By Francis Ntow
Accra, March 27, GNA – Adebayo Olukoshi, a professor of governance at the University of Witwatersrand, South Africa, has challenged African leaders to respond to the call for a strong political will to lift their countries out of the cyclical debt situation.
According to a 2023 report by the International Monetary Fund (IMF), more than half of Sub-Saharan Africa’s low-income countries are at high risk or already in debt distress.
The report also revealed that the debt ratios of most Sub-Saharan African countries had increased from an average of 30 per cent in 2013 to nearly 60 per cent in 2022.
Currently, Ethiopia, Ghana, Malawi, Nigeria, Zambia, and other African countries are implementing various loan-support programmes with the IMF and going through a debt restructuring process.
However, Prof Olukoshi emphasised that Africa would require a local political awakening to overcome the debt problem and put the continent on the path of debt sustainability and economic stability.
He made the remarks during a media interview on the sidelines of a three-day conference in Accra on Africa’s debt crisis and international financial architecture reform on Wednesday.
The International Development Economics Associates (IDEAs) is organising the conference in collaboration with the African Forum and Network on Debt and Development (AFRODAD) and the Ghanaian government.
“It’s important that we break this cycle, and the starting point is political awakening; an awakening that provides a framework in which leadership vision can then be developed,” he said.
Prof Olukoshi stated that Africa, as the world’s most endowed continent in terms of human and natural resources, should stop “going around with a begging bowl from one generation to the other.”

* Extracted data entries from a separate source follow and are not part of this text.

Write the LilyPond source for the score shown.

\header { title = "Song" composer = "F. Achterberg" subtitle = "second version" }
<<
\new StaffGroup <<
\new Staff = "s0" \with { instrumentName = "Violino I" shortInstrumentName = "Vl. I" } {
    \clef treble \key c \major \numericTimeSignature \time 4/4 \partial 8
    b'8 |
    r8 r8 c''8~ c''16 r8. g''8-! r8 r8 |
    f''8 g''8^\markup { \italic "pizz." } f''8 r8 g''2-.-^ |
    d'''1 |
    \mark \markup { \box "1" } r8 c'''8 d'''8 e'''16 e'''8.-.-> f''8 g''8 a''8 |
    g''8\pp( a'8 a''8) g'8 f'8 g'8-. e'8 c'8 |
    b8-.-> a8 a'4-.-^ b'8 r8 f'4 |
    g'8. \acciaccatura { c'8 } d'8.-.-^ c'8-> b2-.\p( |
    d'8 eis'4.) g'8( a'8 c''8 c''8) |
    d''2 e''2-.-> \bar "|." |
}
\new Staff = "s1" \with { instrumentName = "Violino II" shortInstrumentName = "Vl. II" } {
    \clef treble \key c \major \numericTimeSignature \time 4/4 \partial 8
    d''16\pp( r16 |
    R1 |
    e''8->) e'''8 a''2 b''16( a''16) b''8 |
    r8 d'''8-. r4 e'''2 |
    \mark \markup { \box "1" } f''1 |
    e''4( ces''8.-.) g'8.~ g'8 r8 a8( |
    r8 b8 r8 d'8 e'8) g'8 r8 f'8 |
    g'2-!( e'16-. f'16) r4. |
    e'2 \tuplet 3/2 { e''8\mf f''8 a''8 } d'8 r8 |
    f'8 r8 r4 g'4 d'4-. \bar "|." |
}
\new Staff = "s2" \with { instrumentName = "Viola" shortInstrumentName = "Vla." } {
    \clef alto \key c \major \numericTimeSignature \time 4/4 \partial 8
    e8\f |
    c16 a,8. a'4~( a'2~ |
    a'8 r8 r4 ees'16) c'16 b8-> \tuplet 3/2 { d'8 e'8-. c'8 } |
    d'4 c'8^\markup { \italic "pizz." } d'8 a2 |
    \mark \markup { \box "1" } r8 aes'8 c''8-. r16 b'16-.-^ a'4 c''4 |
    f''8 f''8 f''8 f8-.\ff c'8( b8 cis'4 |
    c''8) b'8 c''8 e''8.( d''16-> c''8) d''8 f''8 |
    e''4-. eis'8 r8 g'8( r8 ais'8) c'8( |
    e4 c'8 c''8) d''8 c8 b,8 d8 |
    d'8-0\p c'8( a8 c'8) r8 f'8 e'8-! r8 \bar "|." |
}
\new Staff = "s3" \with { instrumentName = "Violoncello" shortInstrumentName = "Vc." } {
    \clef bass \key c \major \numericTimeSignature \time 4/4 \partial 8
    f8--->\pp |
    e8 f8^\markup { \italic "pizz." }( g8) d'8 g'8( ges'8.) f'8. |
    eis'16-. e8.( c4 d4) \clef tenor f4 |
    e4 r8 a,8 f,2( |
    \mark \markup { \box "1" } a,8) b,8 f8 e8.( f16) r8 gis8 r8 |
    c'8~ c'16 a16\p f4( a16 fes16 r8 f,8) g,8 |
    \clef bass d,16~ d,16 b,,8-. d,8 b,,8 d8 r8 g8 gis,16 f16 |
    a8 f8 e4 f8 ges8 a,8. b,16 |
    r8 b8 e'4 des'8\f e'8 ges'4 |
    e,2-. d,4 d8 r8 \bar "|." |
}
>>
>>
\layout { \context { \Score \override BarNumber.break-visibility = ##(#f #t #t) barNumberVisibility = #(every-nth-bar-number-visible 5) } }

“If we [Africa] wake up to the realisation that enough is enough, and that we cannot continue with this cycle, then we can begin to take the necessary measures to break the structures of dependence,” he said.
According to Prof. Olukoshi, median exports from Africa to the rest of the world amounted to more than US$60 billion, including nurses and doctors, while others cross the Sahel and Mediterranean “only to go and pick fruits in foreign countries.”
“Why do you continue to produce raw materials which you don’t process, export more capital from Africa to the rest of the world and go begging? he quizzed.
He underscored the need for the continent to increase productivity and regulate its export of human resources and raw materials to the rest of the world.
Mr Charles Abugre, Executive Director of IDEAs, noted that it had only been 20 years since the Multilateral Debt Relief initiative ended, and many African countries are now facing debt crises.
The solution to the challenges, he said, was largely dependent on good political and bureaucratic leadership, which the three-day conference would emphasise.
The conference would, therefore, provide a platform to learn from the past, determine how best to restructure debt to prevent insolvency and develop alternatives to external loan support programmes on debt sustainability.
This would be done through panel and roundtable discussions among political scientists, academics, economists, policymakers, and civil society organizations (CSOs).